Et justement, il m’avait dit où il était. A travers les descriptions qu’il faisait de Julien. Pas comme un frère, plus comme un dieu qui le protégeait de son père alcoolique. Un modèle, un ange bienveillant. Il disait souvent dans ses histoires que Julien l’appelait, qu’il voulait le voir. Il ne pouvait être qu’à un endroit : le cimetière. Je le trouvais devant la tombe de son grand frère, pleurant. Ça vous paraîtra peut-être froid, mais à cet instant précis, je choisis de ne pas lui parler. A la place, je lui écrivis une lettre. Lui promettant que je ferais tout pour l’aider, pour le protéger. Cette lettre, je la signais de mon nom, Julien. Quand il vit ça, il sourit et me prit dans ses bras. Plus tard, j’eus une longue discussion avec son père à la fin de laquelle je lui recommandais un ami psychiatre. Le soir même, il tomba en larmes devant son fils, lui demandant d’être encore un peu patient, lui promettant qu’il irait mieux. S’excusant. Les séances l’aidèrent beaucoup surtout quand sa femme ayant enfin fait son deuil, revint. A l’école aussi la situation s’améliora grandement. Apparemment, lorsqu’il avait manqué cette journée, une rumeur s’était répandue selon laquelle il s’était suicidé. Les sportifs ont eu peur d’avoir été trop loin et depuis ils sont extrêmement sympathiques avec lui. Je continuais de à le suivre de loin pendant le reste de ses années de collège. Sans surprise, il obtint le brevet avec la mention Bien.

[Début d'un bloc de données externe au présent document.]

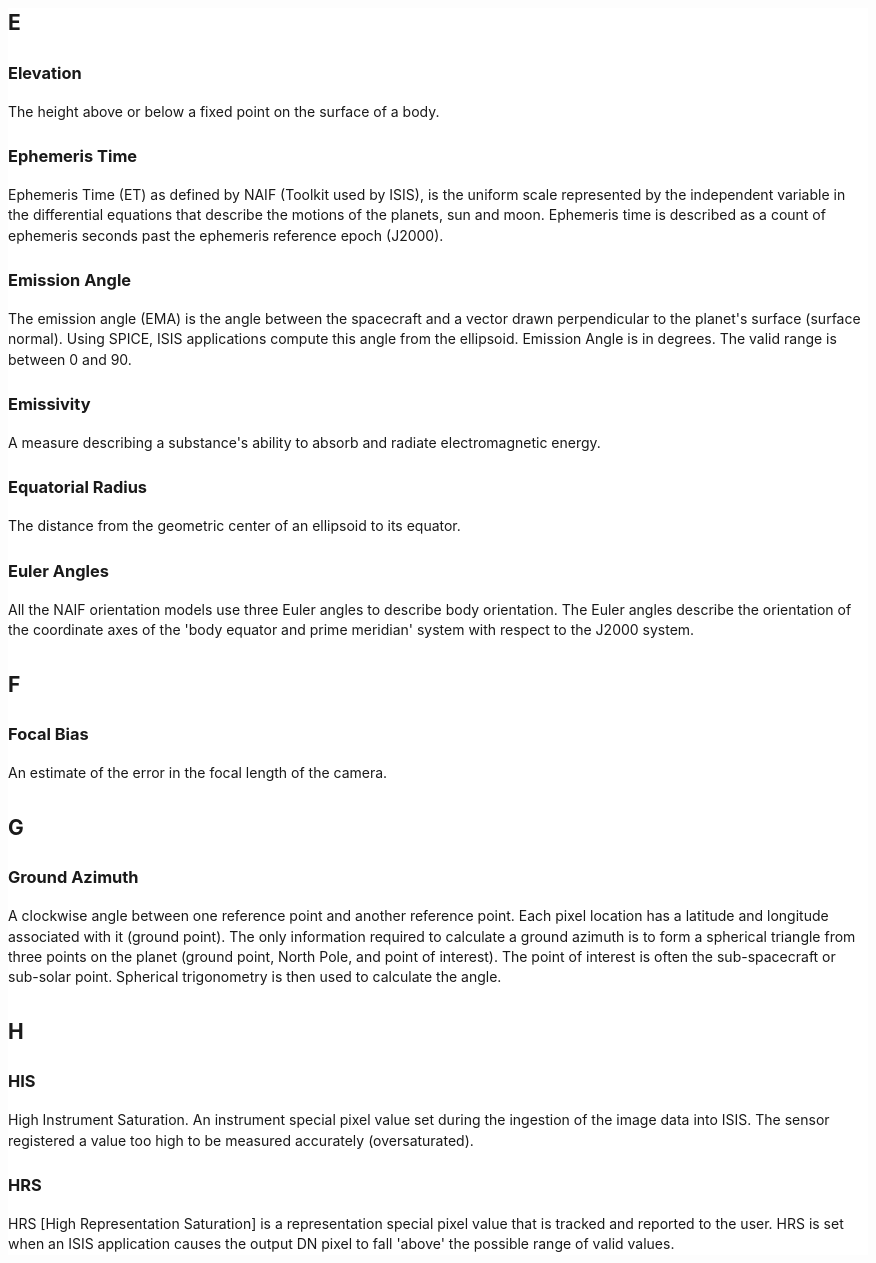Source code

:## E

### Elevation
The height above or below a fixed point on the surface of a body. 
### Ephemeris Time
Ephemeris Time (ET) as defined by NAIF (Toolkit used by ISIS), is the uniform scale represented by the independent variable in the differential equations that describe the motions of the planets, sun and moon. Ephemeris time is described as a count of ephemeris seconds past the ephemeris reference epoch (J2000). 
### Emission Angle
The emission angle (EMA) is the angle between the spacecraft and a vector drawn perpendicular to the planet's surface (surface normal). Using SPICE, ISIS applications compute this angle from the ellipsoid. Emission Angle is in degrees. The valid range is between 0 and 90. 
### Emissivity
A measure describing a substance's ability to absorb and radiate electromagnetic energy. 
### Equatorial Radius
The distance from the geometric center of an ellipsoid to its equator. 
### Euler Angles
All the NAIF orientation models use three Euler angles to describe body orientation. The Euler angles describe the orientation of the coordinate axes of the 'body equator and prime meridian' system with respect to the J2000 system. 

## F
### Focal Bias
An estimate of the error in the focal length of the camera.

## G

### Ground Azimuth
A clockwise angle between one reference point and another reference point. Each pixel location has a latitude and longitude associated with it (ground point). The only information required to calculate a ground azimuth is to form a spherical triangle from three points on the planet (ground point, North Pole, and point of interest). The point of interest is often the sub-spacecraft or sub-solar point. Spherical trigonometry is then used to calculate the angle. 

## H

### HIS
High Instrument Saturation. An instrument special pixel value set during the ingestion of the image data into ISIS. The sensor registered a value too high to be measured accurately (oversaturated).
### HRS
HRS [High Representation Saturation] is a representation special pixel value that is tracked and reported to the user. HRS is set when an ISIS application causes the output DN pixel to fall 'above' the possible range of valid values. 
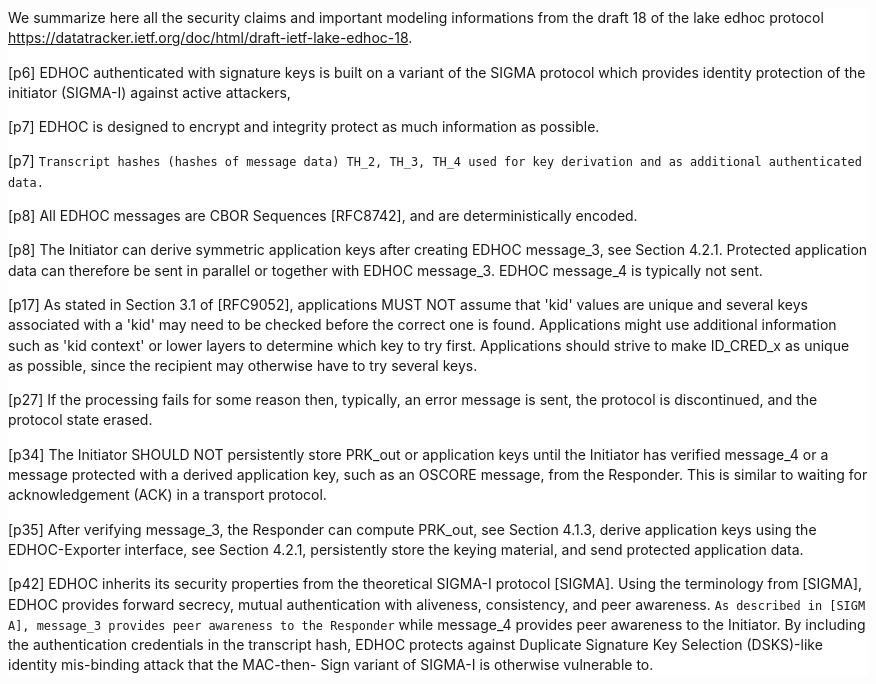 We summarize here all the security claims and important modeling informations from the draft 18 of the lake edhoc protocol https://datatracker.ietf.org/doc/html/draft-ietf-lake-edhoc-18.

[p6]  EDHOC authenticated with signature keys is
   built on a variant of the SIGMA protocol which provides identity
   protection of the initiator (SIGMA-I) against active attackers, 
   
[p7] 
   EDHOC is designed to encrypt and integrity protect as much
   information as possible.   
   
[p7] `Transcript hashes (hashes of message data) TH_2, TH_3, TH_4 used
      for key derivation and as additional authenticated data.`


[p8] All EDHOC messages
   are CBOR Sequences [RFC8742], and are deterministically encoded.


[p8]    The Initiator can derive symmetric application keys after creating
   EDHOC message_3, see Section 4.2.1.  Protected application data can
   therefore be sent in parallel or together with EDHOC message_3.
   EDHOC message_4 is typically not sent.


[p17]   As stated in Section 3.1 of [RFC9052], applications MUST NOT assume
   that 'kid' values are unique and several keys associated with a 'kid'
   may need to be checked before the correct one is found.  Applications
   might use additional information such as 'kid context' or lower
   layers to determine which key to try first.  Applications should
   strive to make ID_CRED_x as unique as possible, since the recipient
   may otherwise have to try several keys.


[p27]  If the processing fails for some reason then, typically, an error
   message is sent, the protocol is discontinued, and the protocol state
   erased.  
   
[p34]    The Initiator SHOULD NOT persistently store PRK_out or application
   keys until the Initiator has verified message_4 or a message
   protected with a derived application key, such as an OSCORE message,
   from the Responder.  This is similar to waiting for acknowledgement
   (ACK) in a transport protocol.


[p35]   After verifying message_3, the Responder can compute PRK_out, see
   Section 4.1.3, derive application keys using the EDHOC-Exporter
   interface, see Section 4.2.1, persistently store the keying material,
   and send protected application data.


[p42]  EDHOC inherits its security properties from the theoretical SIGMA-I
   protocol [SIGMA].  Using the terminology from [SIGMA], EDHOC provides
   forward secrecy, mutual authentication with aliveness, consistency,
   and peer awareness.  `As described in [SIGMA], message_3 provides peer
   awareness to the Responder` while message_4 provides peer awareness to
   the Initiator.  By including the authentication credentials in the
   transcript hash, EDHOC protects against Duplicate Signature Key
   Selection (DSKS)-like identity mis-binding attack that the MAC-then-
   Sign variant of SIGMA-I is otherwise vulnerable to.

J’ignore ce qu’il est devenu depuis, mais j’ai reçu une lettre de lui il n’y a pas longtemps. C’était une histoire intitulée : “merci”. L’histoire d’un enfant maudit, dont l’ange gardien était décédé. Un enfant accablé de tous les malheurs, et l’histoire d’un vieux magicien qui aurait dû l’ignorer, mais qui a choisi de l’aider. Transformant ses démons en anges. J’espère qu’il est heureux. Pour ma part, je suis heureux d’avoir eu un impact positif sur la vie d’au moins un de mes élèves. Et c’est suffisant pour me rendre heureux.